WHAT YOU HAVE TO DO
Whatever the records contain, reproduce all of them exactly.

((

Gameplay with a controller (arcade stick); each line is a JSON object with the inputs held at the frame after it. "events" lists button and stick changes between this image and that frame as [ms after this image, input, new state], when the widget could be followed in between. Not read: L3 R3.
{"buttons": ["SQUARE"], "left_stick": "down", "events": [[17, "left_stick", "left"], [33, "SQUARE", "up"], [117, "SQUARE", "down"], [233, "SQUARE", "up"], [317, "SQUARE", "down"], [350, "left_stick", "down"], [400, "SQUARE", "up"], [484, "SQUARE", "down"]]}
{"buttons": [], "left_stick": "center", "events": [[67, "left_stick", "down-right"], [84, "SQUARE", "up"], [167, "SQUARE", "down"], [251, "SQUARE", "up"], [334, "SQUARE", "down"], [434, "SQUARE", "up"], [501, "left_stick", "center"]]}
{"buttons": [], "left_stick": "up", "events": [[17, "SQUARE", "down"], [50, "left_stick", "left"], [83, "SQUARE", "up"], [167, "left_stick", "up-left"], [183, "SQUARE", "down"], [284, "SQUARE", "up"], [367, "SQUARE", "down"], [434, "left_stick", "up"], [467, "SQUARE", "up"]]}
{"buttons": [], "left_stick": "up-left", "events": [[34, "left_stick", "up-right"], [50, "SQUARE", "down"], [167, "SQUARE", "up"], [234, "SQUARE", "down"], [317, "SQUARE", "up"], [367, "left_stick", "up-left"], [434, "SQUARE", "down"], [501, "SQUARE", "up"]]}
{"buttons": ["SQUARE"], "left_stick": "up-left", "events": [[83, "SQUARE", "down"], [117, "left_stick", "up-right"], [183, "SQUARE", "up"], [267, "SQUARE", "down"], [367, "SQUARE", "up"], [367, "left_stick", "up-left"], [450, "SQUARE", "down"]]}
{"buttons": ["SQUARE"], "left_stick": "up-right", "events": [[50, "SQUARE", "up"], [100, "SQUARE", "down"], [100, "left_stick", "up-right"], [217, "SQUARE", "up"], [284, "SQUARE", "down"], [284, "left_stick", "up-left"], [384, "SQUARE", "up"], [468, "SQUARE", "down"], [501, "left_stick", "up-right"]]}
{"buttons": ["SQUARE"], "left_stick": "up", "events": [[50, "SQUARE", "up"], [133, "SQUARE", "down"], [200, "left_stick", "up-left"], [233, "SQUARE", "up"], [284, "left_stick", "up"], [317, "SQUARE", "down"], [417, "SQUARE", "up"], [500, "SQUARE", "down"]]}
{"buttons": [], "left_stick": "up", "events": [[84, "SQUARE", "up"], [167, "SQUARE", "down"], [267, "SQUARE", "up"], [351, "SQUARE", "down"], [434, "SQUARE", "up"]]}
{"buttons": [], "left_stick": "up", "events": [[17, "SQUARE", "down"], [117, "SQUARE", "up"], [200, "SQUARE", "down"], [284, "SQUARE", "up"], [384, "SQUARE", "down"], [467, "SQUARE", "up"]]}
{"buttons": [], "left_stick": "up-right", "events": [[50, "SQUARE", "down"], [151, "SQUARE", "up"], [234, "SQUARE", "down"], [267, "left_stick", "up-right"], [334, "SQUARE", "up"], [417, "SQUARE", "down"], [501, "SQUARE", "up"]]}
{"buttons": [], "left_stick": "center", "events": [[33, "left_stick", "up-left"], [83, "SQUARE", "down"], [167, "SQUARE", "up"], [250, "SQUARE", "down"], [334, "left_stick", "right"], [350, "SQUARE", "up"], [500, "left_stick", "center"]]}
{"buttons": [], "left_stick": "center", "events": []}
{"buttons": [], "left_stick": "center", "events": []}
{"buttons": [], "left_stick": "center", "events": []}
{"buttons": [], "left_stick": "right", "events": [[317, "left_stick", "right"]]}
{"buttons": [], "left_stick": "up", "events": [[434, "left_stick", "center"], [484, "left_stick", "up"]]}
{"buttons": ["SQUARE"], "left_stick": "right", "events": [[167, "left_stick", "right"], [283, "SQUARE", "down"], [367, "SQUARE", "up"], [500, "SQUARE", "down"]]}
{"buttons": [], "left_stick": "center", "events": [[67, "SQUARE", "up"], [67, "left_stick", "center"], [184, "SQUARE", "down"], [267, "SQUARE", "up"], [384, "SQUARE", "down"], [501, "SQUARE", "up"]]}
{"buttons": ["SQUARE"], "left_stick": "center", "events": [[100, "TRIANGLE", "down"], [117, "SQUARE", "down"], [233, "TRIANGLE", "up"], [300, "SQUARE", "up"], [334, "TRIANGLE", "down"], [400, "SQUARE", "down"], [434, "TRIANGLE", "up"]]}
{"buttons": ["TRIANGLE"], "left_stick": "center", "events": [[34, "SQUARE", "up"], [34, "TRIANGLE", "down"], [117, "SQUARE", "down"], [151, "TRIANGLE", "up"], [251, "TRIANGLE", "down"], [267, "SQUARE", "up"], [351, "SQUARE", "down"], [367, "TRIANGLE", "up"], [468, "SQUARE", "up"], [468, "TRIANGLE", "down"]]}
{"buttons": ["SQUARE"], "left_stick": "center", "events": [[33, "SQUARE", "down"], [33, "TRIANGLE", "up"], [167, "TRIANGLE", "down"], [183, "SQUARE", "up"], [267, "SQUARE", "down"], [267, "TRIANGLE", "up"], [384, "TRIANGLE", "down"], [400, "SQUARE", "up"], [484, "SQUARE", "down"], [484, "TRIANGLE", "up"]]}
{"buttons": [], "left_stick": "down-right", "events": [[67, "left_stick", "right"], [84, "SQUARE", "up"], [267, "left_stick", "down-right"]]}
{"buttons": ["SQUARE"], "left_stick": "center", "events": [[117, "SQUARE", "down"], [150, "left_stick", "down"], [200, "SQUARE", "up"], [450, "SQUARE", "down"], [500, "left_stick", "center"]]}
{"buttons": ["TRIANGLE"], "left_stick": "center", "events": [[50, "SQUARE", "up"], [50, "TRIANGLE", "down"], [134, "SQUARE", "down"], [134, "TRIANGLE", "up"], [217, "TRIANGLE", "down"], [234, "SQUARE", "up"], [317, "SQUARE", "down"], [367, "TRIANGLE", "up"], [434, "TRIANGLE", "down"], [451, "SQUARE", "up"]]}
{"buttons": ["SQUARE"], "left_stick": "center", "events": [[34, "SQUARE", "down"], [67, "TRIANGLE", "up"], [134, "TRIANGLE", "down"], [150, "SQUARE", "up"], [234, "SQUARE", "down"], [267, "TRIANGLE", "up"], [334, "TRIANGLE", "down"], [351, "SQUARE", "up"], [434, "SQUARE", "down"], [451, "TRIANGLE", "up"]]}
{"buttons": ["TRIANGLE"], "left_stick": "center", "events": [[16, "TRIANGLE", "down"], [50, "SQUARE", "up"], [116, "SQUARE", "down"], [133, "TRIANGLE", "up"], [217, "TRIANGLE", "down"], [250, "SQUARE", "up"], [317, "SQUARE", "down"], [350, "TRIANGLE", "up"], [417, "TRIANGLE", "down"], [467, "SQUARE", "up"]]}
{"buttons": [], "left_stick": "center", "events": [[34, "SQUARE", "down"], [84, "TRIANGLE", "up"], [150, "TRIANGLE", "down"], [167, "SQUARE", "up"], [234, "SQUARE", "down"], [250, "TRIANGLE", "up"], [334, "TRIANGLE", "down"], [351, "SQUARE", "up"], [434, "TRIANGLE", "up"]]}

))

COMPLETED TASK
Gameplay with a controller (arcade stick); each line is a JSON object with the inputs held at the frame after it. "events" lists button and stick changes between this image and that frame as [ms after this image, input, new state], when the widget could be followed in between. Not read: L3 R3.
{"buttons": ["SQUARE"], "left_stick": "down", "events": [[17, "left_stick", "left"], [33, "SQUARE", "up"], [117, "SQUARE", "down"], [233, "SQUARE", "up"], [317, "SQUARE", "down"], [350, "left_stick", "down"], [400, "SQUARE", "up"], [484, "SQUARE", "down"]]}
{"buttons": [], "left_stick": "center", "events": [[67, "left_stick", "down-right"], [84, "SQUARE", "up"], [167, "SQUARE", "down"], [251, "SQUARE", "up"], [334, "SQUARE", "down"], [434, "SQUARE", "up"], [501, "left_stick", "center"]]}
{"buttons": [], "left_stick": "up", "events": [[17, "SQUARE", "down"], [50, "left_stick", "left"], [83, "SQUARE", "up"], [167, "left_stick", "up-left"], [183, "SQUARE", "down"], [284, "SQUARE", "up"], [367, "SQUARE", "down"], [434, "left_stick", "up"], [467, "SQUARE", "up"]]}
{"buttons": [], "left_stick": "up-left", "events": [[34, "left_stick", "up-right"], [50, "SQUARE", "down"], [167, "SQUARE", "up"], [234, "SQUARE", "down"], [317, "SQUARE", "up"], [367, "left_stick", "up-left"], [434, "SQUARE", "down"], [501, "SQUARE", "up"]]}
{"buttons": ["SQUARE"], "left_stick": "up-left", "events": [[83, "SQUARE", "down"], [117, "left_stick", "up-right"], [183, "SQUARE", "up"], [267, "SQUARE", "down"], [367, "SQUARE", "up"], [367, "left_stick", "up-left"], [450, "SQUARE", "down"]]}
{"buttons": ["SQUARE"], "left_stick": "up-right", "events": [[50, "SQUARE", "up"], [100, "SQUARE", "down"], [100, "left_stick", "up-right"], [217, "SQUARE", "up"], [284, "SQUARE", "down"], [284, "left_stick", "up-left"], [384, "SQUARE", "up"], [468, "SQUARE", "down"], [501, "left_stick", "up-right"]]}
{"buttons": ["SQUARE"], "left_stick": "up", "events": [[50, "SQUARE", "up"], [133, "SQUARE", "down"], [200, "left_stick", "up-left"], [233, "SQUARE", "up"], [284, "left_stick", "up"], [317, "SQUARE", "down"], [417, "SQUARE", "up"], [500, "SQUARE", "down"]]}
{"buttons": [], "left_stick": "up", "events": [[84, "SQUARE", "up"], [167, "SQUARE", "down"], [267, "SQUARE", "up"], [351, "SQUARE", "down"], [434, "SQUARE", "up"]]}
{"buttons": [], "left_stick": "up", "events": [[17, "SQUARE", "down"], [117, "SQUARE", "up"], [200, "SQUARE", "down"], [284, "SQUARE", "up"], [384, "SQUARE", "down"], [467, "SQUARE", "up"]]}
{"buttons": [], "left_stick": "up-right", "events": [[50, "SQUARE", "down"], [151, "SQUARE", "up"], [234, "SQUARE", "down"], [267, "left_stick", "up-right"], [334, "SQUARE", "up"], [417, "SQUARE", "down"], [501, "SQUARE", "up"]]}
{"buttons": [], "left_stick": "center", "events": [[33, "left_stick", "up-left"], [83, "SQUARE", "down"], [167, "SQUARE", "up"], [250, "SQUARE", "down"], [334, "left_stick", "right"], [350, "SQUARE", "up"], [500, "left_stick", "center"]]}
{"buttons": [], "left_stick": "center", "events": []}
{"buttons": [], "left_stick": "center", "events": []}
{"buttons": [], "left_stick": "center", "events": []}
{"buttons": [], "left_stick": "right", "events": [[317, "left_stick", "right"]]}
{"buttons": [], "left_stick": "up", "events": [[434, "left_stick", "center"], [484, "left_stick", "up"]]}
{"buttons": ["SQUARE"], "left_stick": "right", "events": [[167, "left_stick", "right"], [283, "SQUARE", "down"], [367, "SQUARE", "up"], [500, "SQUARE", "down"]]}
{"buttons": [], "left_stick": "center", "events": [[67, "SQUARE", "up"], [67, "left_stick", "center"], [184, "SQUARE", "down"], [267, "SQUARE", "up"], [384, "SQUARE", "down"], [501, "SQUARE", "up"]]}
{"buttons": ["SQUARE"], "left_stick": "center", "events": [[100, "TRIANGLE", "down"], [117, "SQUARE", "down"], [233, "TRIANGLE", "up"], [300, "SQUARE", "up"], [334, "TRIANGLE", "down"], [400, "SQUARE", "down"], [434, "TRIANGLE", "up"]]}
{"buttons": ["TRIANGLE"], "left_stick": "center", "events": [[34, "SQUARE", "up"], [34, "TRIANGLE", "down"], [117, "SQUARE", "down"], [151, "TRIANGLE", "up"], [251, "TRIANGLE", "down"], [267, "SQUARE", "up"], [351, "SQUARE", "down"], [367, "TRIANGLE", "up"], [468, "SQUARE", "up"], [468, "TRIANGLE", "down"]]}
{"buttons": ["SQUARE"], "left_stick": "center", "events": [[33, "SQUARE", "down"], [33, "TRIANGLE", "up"], [167, "TRIANGLE", "down"], [183, "SQUARE", "up"], [267, "SQUARE", "down"], [267, "TRIANGLE", "up"], [384, "TRIANGLE", "down"], [400, "SQUARE", "up"], [484, "SQUARE", "down"], [484, "TRIANGLE", "up"]]}
{"buttons": [], "left_stick": "down-right", "events": [[67, "left_stick", "right"], [84, "SQUARE", "up"], [267, "left_stick", "down-right"]]}
{"buttons": ["SQUARE"], "left_stick": "center", "events": [[117, "SQUARE", "down"], [150, "left_stick", "down"], [200, "SQUARE", "up"], [450, "SQUARE", "down"], [500, "left_stick", "center"]]}
{"buttons": ["TRIANGLE"], "left_stick": "center", "events": [[50, "SQUARE", "up"], [50, "TRIANGLE", "down"], [134, "SQUARE", "down"], [134, "TRIANGLE", "up"], [217, "TRIANGLE", "down"], [234, "SQUARE", "up"], [317, "SQUARE", "down"], [367, "TRIANGLE", "up"], [434, "TRIANGLE", "down"], [451, "SQUARE", "up"]]}
{"buttons": ["SQUARE"], "left_stick": "center", "events": [[34, "SQUARE", "down"], [67, "TRIANGLE", "up"], [134, "TRIANGLE", "down"], [150, "SQUARE", "up"], [234, "SQUARE", "down"], [267, "TRIANGLE", "up"], [334, "TRIANGLE", "down"], [351, "SQUARE", "up"], [434, "SQUARE", "down"], [451, "TRIANGLE", "up"]]}
{"buttons": ["TRIANGLE"], "left_stick": "center", "events": [[16, "TRIANGLE", "down"], [50, "SQUARE", "up"], [116, "SQUARE", "down"], [133, "TRIANGLE", "up"], [217, "TRIANGLE", "down"], [250, "SQUARE", "up"], [317, "SQUARE", "down"], [350, "TRIANGLE", "up"], [417, "TRIANGLE", "down"], [467, "SQUARE", "up"]]}
{"buttons": [], "left_stick": "center", "events": [[34, "SQUARE", "down"], [84, "TRIANGLE", "up"], [150, "TRIANGLE", "down"], [167, "SQUARE", "up"], [234, "SQUARE", "down"], [250, "TRIANGLE", "up"], [334, "TRIANGLE", "down"], [351, "SQUARE", "up"], [434, "TRIANGLE", "up"]]}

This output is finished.